**EXCERPTED RECORDS**

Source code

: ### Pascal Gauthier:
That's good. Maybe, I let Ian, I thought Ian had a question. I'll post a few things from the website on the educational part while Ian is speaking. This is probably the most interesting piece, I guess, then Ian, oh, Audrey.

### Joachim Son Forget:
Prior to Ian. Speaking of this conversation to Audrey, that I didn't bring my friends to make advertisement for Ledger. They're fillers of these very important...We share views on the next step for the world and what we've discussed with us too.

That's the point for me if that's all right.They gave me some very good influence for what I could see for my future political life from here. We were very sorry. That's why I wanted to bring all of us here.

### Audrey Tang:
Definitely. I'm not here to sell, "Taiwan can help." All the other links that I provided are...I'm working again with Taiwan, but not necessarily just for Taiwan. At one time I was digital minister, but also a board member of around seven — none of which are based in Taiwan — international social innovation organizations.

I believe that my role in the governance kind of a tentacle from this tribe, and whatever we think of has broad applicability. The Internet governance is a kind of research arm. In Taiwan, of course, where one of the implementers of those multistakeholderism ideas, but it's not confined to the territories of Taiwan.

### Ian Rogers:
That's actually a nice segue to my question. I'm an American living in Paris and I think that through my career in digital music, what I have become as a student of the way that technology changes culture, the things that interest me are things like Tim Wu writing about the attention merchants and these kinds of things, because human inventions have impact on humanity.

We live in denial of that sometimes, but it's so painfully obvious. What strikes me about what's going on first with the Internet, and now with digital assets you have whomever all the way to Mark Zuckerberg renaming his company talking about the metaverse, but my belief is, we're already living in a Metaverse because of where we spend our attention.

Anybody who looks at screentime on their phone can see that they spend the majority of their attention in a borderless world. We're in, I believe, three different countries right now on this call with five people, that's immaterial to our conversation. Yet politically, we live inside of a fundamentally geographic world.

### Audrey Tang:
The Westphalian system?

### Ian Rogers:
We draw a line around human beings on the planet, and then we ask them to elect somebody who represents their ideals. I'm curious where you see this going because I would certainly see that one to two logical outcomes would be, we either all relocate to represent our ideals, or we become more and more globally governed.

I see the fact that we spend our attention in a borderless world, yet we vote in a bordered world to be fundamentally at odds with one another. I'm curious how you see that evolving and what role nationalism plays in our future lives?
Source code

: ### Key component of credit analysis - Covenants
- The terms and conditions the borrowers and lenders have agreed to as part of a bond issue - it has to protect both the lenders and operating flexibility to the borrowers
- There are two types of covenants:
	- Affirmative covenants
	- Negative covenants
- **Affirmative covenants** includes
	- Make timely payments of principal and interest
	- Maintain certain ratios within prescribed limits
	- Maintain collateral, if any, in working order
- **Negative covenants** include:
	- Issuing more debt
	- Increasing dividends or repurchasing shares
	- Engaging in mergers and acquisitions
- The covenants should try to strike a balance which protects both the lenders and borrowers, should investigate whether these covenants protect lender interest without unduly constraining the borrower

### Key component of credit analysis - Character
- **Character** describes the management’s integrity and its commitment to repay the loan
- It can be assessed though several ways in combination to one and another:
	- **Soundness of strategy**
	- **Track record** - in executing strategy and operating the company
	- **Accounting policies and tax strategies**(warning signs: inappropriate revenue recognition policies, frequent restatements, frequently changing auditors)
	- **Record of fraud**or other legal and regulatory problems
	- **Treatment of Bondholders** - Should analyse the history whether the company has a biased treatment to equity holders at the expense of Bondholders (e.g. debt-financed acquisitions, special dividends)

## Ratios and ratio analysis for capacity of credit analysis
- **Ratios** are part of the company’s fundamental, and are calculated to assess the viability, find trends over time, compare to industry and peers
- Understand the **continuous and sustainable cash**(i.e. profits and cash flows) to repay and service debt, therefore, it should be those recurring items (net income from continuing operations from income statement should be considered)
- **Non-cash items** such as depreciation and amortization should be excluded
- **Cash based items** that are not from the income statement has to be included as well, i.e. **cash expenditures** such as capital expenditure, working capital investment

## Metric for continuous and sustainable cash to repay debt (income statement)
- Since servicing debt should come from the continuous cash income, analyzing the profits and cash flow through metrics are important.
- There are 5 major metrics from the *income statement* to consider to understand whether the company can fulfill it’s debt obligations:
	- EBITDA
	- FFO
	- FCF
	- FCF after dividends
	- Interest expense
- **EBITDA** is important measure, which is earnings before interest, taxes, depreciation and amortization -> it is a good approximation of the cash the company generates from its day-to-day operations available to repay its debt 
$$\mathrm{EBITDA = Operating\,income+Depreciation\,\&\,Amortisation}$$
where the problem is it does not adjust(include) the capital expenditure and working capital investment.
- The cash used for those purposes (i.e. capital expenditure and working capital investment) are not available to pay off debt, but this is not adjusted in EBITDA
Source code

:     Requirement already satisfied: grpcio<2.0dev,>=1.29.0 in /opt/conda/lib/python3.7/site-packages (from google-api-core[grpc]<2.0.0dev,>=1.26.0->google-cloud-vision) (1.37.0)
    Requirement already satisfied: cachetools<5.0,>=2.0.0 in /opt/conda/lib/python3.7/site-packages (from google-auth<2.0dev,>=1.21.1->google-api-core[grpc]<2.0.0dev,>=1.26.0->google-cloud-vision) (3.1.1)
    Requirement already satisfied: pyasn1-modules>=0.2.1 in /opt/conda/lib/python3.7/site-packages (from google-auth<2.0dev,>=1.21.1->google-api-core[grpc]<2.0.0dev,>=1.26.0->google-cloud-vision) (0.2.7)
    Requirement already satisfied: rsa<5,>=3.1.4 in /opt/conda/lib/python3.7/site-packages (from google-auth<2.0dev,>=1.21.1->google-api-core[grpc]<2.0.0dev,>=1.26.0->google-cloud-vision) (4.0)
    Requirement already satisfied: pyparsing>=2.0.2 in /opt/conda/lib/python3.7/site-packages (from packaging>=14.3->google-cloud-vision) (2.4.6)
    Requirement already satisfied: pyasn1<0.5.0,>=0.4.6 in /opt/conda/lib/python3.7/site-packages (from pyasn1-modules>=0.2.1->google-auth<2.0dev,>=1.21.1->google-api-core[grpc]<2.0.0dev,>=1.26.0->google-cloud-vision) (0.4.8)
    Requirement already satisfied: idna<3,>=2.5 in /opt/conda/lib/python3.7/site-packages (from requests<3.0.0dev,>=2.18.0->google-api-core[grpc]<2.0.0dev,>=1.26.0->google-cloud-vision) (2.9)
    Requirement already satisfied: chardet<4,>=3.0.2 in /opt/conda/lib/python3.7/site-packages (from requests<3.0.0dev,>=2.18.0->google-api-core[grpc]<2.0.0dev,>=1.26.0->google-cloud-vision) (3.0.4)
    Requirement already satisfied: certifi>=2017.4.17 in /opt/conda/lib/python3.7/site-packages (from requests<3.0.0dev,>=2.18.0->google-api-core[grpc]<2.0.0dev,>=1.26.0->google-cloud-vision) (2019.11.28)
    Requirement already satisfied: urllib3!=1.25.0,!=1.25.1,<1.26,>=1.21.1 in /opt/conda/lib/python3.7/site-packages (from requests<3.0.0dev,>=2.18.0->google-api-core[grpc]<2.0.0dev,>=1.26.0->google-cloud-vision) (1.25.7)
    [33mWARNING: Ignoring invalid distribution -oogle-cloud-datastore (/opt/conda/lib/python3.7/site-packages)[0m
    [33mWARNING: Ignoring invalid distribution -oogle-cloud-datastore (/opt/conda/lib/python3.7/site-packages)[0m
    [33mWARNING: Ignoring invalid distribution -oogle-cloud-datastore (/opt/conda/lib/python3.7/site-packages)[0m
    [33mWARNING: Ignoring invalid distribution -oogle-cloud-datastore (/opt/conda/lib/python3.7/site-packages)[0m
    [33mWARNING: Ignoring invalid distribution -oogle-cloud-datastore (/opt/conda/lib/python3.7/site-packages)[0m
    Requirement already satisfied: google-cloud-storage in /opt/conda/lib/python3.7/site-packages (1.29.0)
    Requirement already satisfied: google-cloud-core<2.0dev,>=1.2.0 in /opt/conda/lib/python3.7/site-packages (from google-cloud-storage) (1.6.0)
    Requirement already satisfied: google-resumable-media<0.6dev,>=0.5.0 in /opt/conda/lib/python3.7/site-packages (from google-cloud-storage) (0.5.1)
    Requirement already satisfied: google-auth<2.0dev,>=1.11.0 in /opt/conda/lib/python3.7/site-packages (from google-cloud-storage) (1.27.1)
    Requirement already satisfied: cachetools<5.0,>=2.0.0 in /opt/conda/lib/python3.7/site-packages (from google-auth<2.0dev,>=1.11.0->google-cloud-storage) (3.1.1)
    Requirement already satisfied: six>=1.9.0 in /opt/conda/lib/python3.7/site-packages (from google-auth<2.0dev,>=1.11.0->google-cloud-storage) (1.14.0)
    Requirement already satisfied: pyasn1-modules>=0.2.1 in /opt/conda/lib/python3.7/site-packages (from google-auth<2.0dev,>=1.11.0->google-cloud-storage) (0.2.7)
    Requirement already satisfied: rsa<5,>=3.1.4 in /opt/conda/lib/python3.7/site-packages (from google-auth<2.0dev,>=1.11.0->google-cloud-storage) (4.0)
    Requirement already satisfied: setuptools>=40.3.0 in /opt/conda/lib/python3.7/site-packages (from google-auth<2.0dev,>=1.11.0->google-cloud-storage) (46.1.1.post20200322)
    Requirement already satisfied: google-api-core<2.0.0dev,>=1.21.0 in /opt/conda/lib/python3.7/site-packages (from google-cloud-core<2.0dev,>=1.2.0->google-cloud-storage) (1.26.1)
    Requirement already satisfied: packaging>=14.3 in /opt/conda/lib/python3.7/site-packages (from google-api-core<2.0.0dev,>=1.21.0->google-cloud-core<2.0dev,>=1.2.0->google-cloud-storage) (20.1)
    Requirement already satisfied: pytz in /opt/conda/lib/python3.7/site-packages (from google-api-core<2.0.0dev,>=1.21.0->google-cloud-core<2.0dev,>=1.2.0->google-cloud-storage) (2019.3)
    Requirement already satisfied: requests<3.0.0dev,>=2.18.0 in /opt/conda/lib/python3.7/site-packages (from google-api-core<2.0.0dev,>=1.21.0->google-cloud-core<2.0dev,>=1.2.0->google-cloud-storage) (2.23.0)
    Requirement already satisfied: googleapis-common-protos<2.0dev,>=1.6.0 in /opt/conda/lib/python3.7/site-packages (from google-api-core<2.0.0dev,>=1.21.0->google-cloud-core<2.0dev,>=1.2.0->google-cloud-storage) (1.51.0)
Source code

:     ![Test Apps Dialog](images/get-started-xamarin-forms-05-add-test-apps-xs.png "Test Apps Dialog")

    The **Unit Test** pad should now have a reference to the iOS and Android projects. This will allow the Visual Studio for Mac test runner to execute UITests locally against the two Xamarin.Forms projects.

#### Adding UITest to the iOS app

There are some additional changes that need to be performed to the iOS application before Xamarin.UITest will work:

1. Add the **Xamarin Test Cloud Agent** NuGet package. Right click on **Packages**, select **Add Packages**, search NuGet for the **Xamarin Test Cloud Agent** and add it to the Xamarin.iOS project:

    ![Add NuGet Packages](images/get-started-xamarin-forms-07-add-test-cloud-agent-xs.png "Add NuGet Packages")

**TASK DESCRIPTION**
Reproduce, word for word and in full, only the lines above that start at the line with "- **Ratios** are" and run through the line with "## Metric for", both ends included.

**REPLY**
- **Ratios** are part of the company’s fundamental, and are calculated to assess the viability, find trends over time, compare to industry and peers
- Understand the **continuous and sustainable cash**(i.e. profits and cash flows) to repay and service debt, therefore, it should be those recurring items (net income from continuing operations from income statement should be considered)
- **Non-cash items** such as depreciation and amortization should be excluded
- **Cash based items** that are not from the income statement has to be included as well, i.e. **cash expenditures** such as capital expenditure, working capital investment

## Metric for continuous and sustainable cash to repay debt (income statement)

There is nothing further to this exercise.